Minutemen ready to defend Beanpot title

By Mark Chiarelli

Rehan Talat/Collegian File Photo

For many, the Beanpot conjures images of the most esteemed college hockey tournament in the country, as four Boston-based schools battle for 365 days of local bragging rights.

But the Beanpot is also a baseball tournament. Staged throughout Massachusetts collegiate baseball, this lesser known event operates under the same guidelines as its hockey counterpart. UMass, Boston College, Northeastern and Harvard play each season to determine the best collegiate baseball team in the Commonwealth.

Since entering the Beanpot in 1996, the Minutemen are 17-16m and have won the tournament six times.

Fresh off a 2012 championship victory, UMass begins its title defense Wednesday, hosting 2011 champion Eagles at Earl Lorden field for the right to play in the title game at Fenway Park in Boston on April 29.

Only a season ago, the Minutemen rode a strong tournament performance from pitcher Connor LeBlanc to their sixth Beanpot title, defeating the Huskies and the Crimson in the process. LeBlanc pitched 13 2/3 innings, allowing only four earned runs while striking out 13. Eleven of those strikeouts came in the title game against Harvard.

The lineup also returns crucial Beanpot experience, as Adam Picard and Nik Campero will be faced with the challenge of meeting their own lofty benchmarks. In 2012, Picard tallied six hits, drove in five runs, and scored three of his own. Campero reached base six times while driving in three runs, spearheading the offensive attack.

The Beanpot could offer a shining moment in an otherwise difficult start for UMass, which heads into the game with a 4-17 record. The lineup has produced only six runs throughout the last four games, placing an increased burden on other facets of the team.
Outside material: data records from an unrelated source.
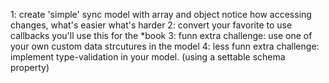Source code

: 1: create 'simple' sync model with array and object
	notice how accessing changes, what's easier what's harder
2: convert your favorite to use callbacks
	you'll use this for the *book
3: funn extra challenge:  use one of your own custom data strcutures in the model
4: less funn extra challenge:  implement type-validation in your model. (using a settable schema property)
The Beanpot also offers a unique situation for the coaching staff, which has the option of managing games differently due to the brief nature of the tournament. While maintaining structure within the pitching staff is always crucial to long-term success, Minutemen coach Mike Stone has more flexibility given the do-or-die mentality of a single-elimination tournament.

Pitching rides momentum

As the Atlantic 10 schedule mounts and the pressure increases for UMass to improve down the stretch, the squad is still searching for an identity.

One potential trail of success may lead back to the mound, where a pair of hurlers recently turned in masterful performances for the Minutemen.

Despite taking a tough-luck loss Sunday at Rhode Island, southpaw Jordan Pace delivered his best performance of the season, allowing only three runs and six hits over eight innings. Pace fanned four batters in the loss. And on Saturday, Andrew Grant did him one better, firing a complete game shut-out — UMass’ first since 2009 — and carrying the team to a 2-0 victory.

If the hitting continues its Jekyll and Hyde act, Stone will have to rely on his pitching staff to win games. For a team struggling to find an identity, multiple games of consistency may cure many woes presented to a losing team.

Stringing together multiple solid performances may provide the necessary momentum required for the Minutemen to launch a late-season winning streak. The squad will likely look to ride the hot hand of Grant, who has won his last two starts. Grant hasn’t allowed a run over that 16 inning stretch while certainly looking the part of a workhorse, throwing 255 pitches over that span.